Recorded data Start Marker

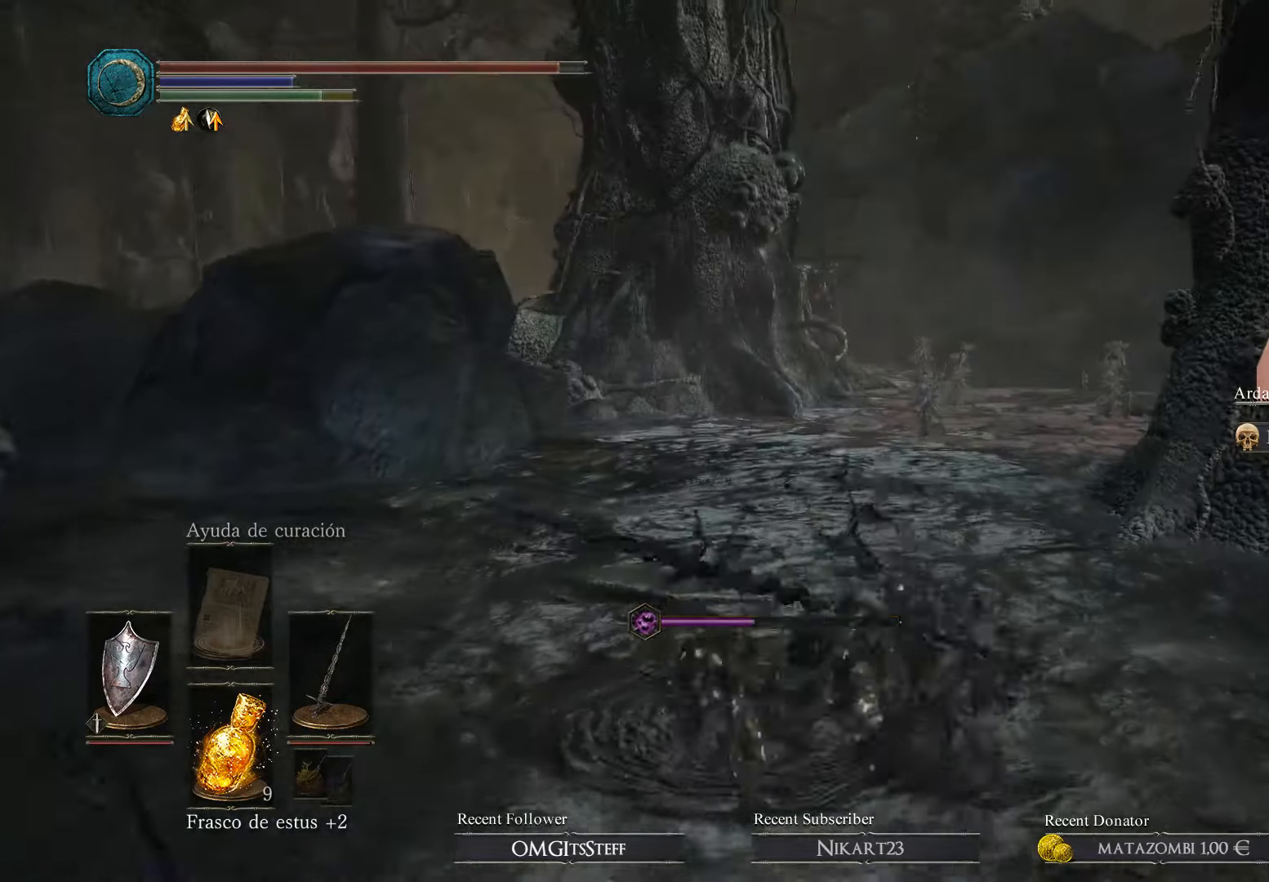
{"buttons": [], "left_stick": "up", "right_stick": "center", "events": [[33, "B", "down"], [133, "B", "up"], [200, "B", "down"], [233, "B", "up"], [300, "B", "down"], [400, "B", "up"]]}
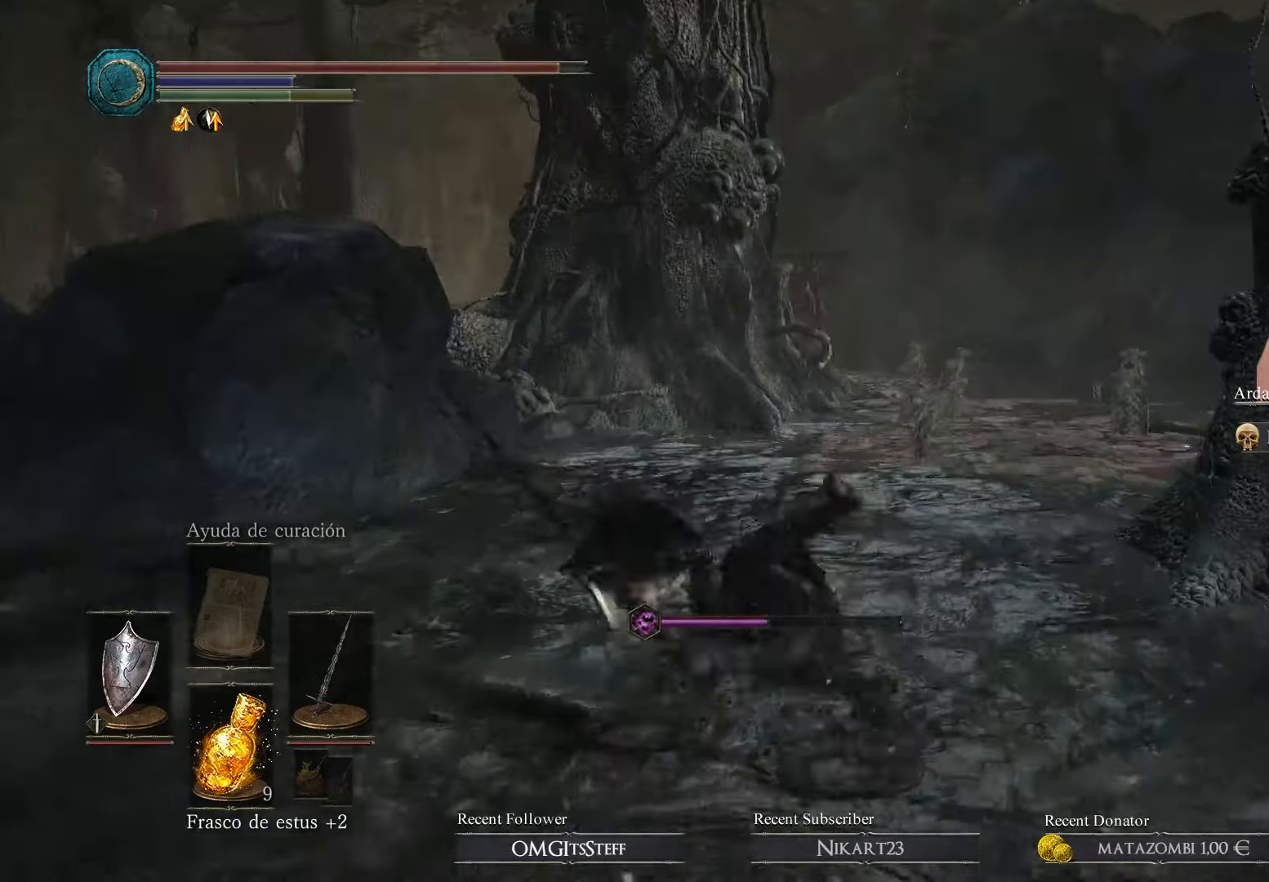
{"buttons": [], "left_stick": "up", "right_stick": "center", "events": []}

Recorded data End Marker
Recorded data Start Marker

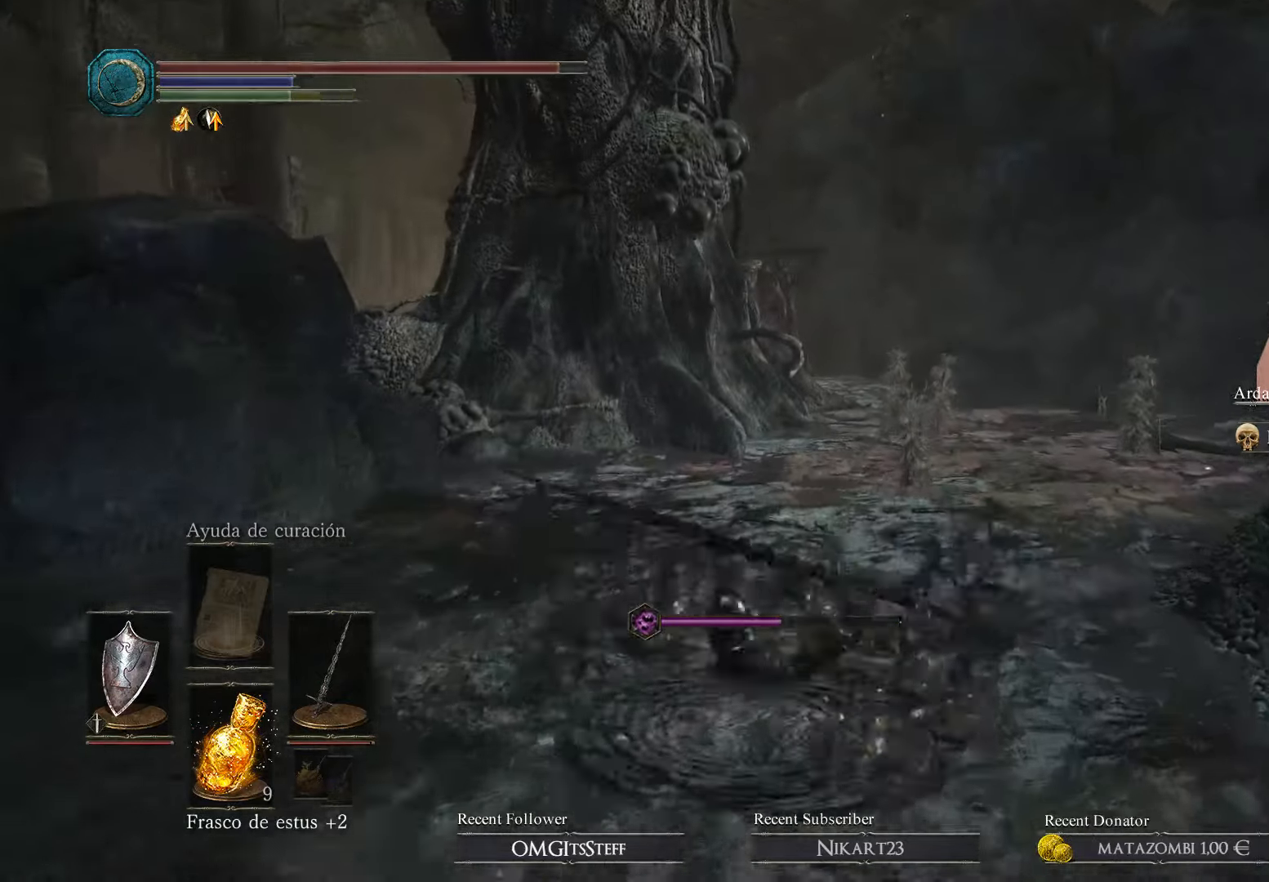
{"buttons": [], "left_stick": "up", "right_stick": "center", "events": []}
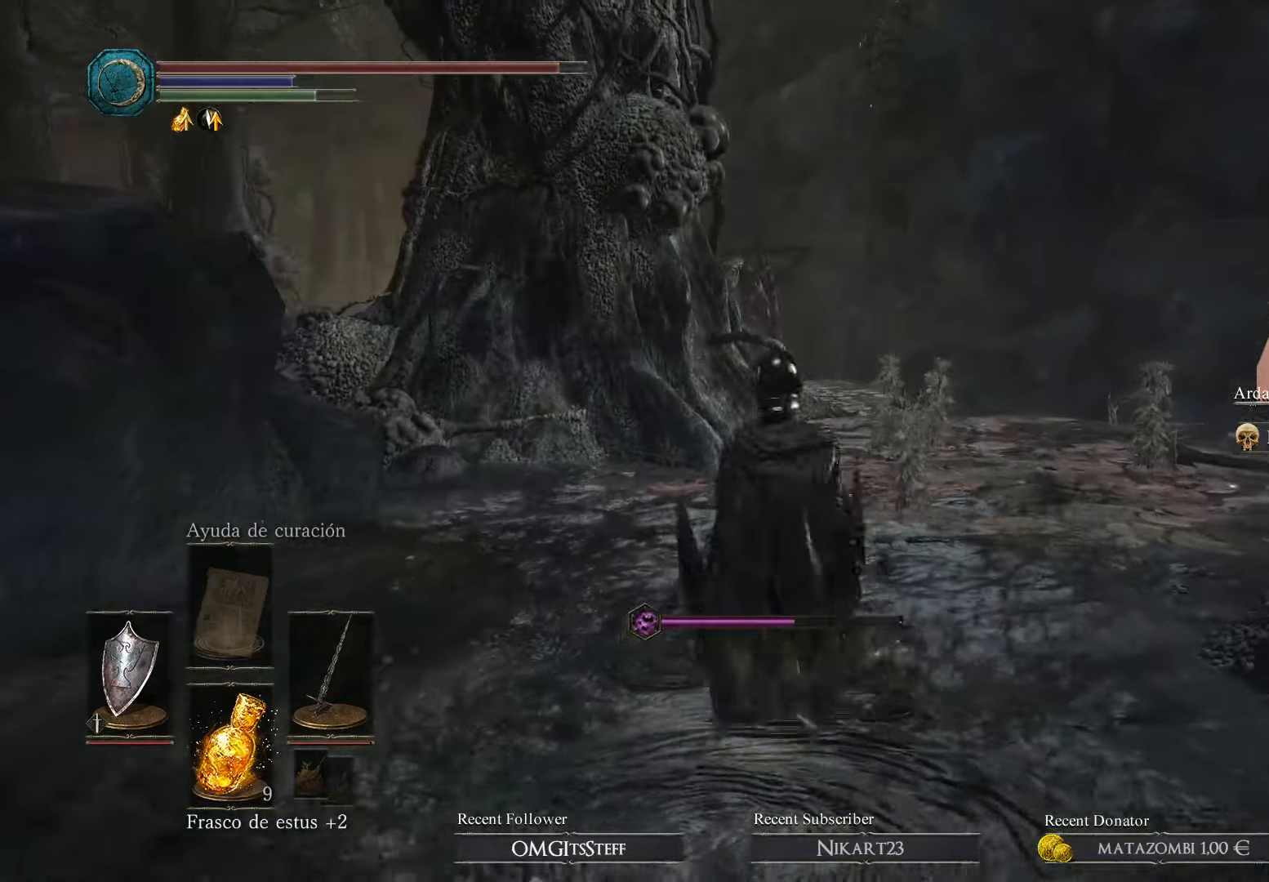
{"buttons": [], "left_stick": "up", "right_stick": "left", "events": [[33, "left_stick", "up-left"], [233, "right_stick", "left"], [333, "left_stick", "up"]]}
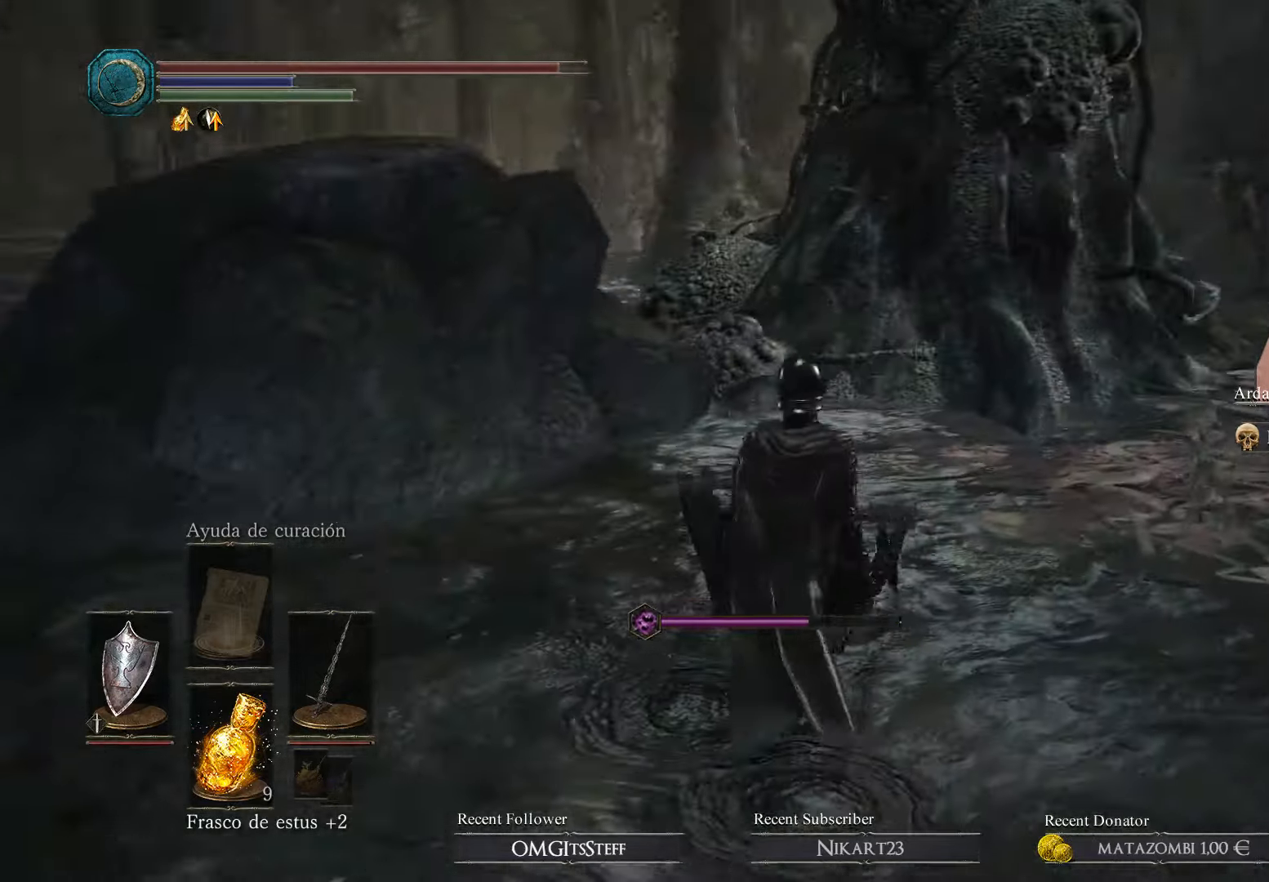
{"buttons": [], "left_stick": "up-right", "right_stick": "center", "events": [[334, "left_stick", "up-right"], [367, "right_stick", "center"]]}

Recorded data End Marker

- _Your objective_
Report how many lines in the entries hold the string "center". Nothing but the number is wanted.

- _Reply to the exercise_
4